◆ TRY IT
Would you please transcribe the entire listing exactly?

******

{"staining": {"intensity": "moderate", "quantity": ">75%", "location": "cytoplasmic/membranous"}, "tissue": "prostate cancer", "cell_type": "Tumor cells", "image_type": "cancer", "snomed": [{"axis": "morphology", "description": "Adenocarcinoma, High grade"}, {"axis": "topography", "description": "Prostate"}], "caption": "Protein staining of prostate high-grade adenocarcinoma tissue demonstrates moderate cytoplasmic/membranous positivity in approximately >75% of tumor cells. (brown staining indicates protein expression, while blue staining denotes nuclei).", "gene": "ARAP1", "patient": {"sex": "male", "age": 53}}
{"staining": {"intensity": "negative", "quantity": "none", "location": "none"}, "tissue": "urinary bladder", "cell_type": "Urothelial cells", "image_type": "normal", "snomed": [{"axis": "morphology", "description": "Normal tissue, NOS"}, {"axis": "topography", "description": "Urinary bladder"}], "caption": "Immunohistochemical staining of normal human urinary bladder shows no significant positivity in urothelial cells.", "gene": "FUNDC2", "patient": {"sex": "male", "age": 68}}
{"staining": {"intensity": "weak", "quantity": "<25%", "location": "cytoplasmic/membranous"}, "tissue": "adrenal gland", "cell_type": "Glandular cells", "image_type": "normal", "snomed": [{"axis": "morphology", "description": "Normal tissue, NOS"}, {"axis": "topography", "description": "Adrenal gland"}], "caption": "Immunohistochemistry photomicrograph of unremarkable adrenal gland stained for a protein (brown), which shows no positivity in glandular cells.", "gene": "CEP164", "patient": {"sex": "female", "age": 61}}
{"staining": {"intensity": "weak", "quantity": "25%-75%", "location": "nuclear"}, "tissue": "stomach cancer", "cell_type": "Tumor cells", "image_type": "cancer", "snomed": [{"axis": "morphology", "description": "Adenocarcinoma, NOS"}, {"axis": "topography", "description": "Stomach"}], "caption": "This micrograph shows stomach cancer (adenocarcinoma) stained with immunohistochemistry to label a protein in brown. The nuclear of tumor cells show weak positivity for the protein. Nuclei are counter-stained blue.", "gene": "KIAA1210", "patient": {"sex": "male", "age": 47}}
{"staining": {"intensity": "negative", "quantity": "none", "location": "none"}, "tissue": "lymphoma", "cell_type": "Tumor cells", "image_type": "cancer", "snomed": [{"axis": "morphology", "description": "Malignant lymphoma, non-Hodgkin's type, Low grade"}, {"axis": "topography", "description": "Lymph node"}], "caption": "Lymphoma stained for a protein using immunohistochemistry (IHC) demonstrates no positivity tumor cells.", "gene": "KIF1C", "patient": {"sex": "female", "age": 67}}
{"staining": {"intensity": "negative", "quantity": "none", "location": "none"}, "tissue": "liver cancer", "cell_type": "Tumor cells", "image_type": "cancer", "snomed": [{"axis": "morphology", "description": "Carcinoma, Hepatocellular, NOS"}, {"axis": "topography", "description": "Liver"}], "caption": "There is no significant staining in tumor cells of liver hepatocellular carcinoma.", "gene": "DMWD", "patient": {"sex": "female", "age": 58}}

******

◆ ANSWER TO THIS EXERCISE
{"staining": {"intensity": "moderate", "quantity": ">75%", "location": "cytoplasmic/membranous"}, "tissue": "prostate cancer", "cell_type": "Tumor cells", "image_type": "cancer", "snomed": [{"axis": "morphology", "description": "Adenocarcinoma, High grade"}, {"axis": "topography", "description": "Prostate"}], "caption": "Protein staining of prostate high-grade adenocarcinoma tissue demonstrates moderate cytoplasmic/membranous positivity in approximately >75% of tumor cells. (brown staining indicates protein expression, while blue staining denotes nuclei).", "gene": "ARAP1", "patient": {"sex": "male", "age": 53}}
{"staining": {"intensity": "negative", "quantity": "none", "location": "none"}, "tissue": "urinary bladder", "cell_type": "Urothelial cells", "image_type": "normal", "snomed": [{"axis": "morphology", "description": "Normal tissue, NOS"}, {"axis": "topography", "description": "Urinary bladder"}], "caption": "Immunohistochemical staining of normal human urinary bladder shows no significant positivity in urothelial cells.", "gene": "FUNDC2", "patient": {"sex": "male", "age": 68}}
{"staining": {"intensity": "weak", "quantity": "<25%", "location": "cytoplasmic/membranous"}, "tissue": "adrenal gland", "cell_type": "Glandular cells", "image_type": "normal", "snomed": [{"axis": "morphology", "description": "Normal tissue, NOS"}, {"axis": "topography", "description": "Adrenal gland"}], "caption": "Immunohistochemistry photomicrograph of unremarkable adrenal gland stained for a protein (brown), which shows no positivity in glandular cells.", "gene": "CEP164", "patient": {"sex": "female", "age": 61}}
{"staining": {"intensity": "weak", "quantity": "25%-75%", "location": "nuclear"}, "tissue": "stomach cancer", "cell_type": "Tumor cells", "image_type": "cancer", "snomed": [{"axis": "morphology", "description": "Adenocarcinoma, NOS"}, {"axis": "topography", "description": "Stomach"}], "caption": "This micrograph shows stomach cancer (adenocarcinoma) stained with immunohistochemistry to label a protein in brown. The nuclear of tumor cells show weak positivity for the protein. Nuclei are counter-stained blue.", "gene": "KIAA1210", "patient": {"sex": "male", "age": 47}}
{"staining": {"intensity": "negative", "quantity": "none", "location": "none"}, "tissue": "lymphoma", "cell_type": "Tumor cells", "image_type": "cancer", "snomed": [{"axis": "morphology", "description": "Malignant lymphoma, non-Hodgkin's type, Low grade"}, {"axis": "topography", "description": "Lymph node"}], "caption": "Lymphoma stained for a protein using immunohistochemistry (IHC) demonstrates no positivity tumor cells.", "gene": "KIF1C", "patient": {"sex": "female", "age": 67}}
{"staining": {"intensity": "negative", "quantity": "none", "location": "none"}, "tissue": "liver cancer", "cell_type": "Tumor cells", "image_type": "cancer", "snomed": [{"axis": "morphology", "description": "Carcinoma, Hepatocellular, NOS"}, {"axis": "topography", "description": "Liver"}], "caption": "There is no significant staining in tumor cells of liver hepatocellular carcinoma.", "gene": "DMWD", "patient": {"sex": "female", "age": 58}}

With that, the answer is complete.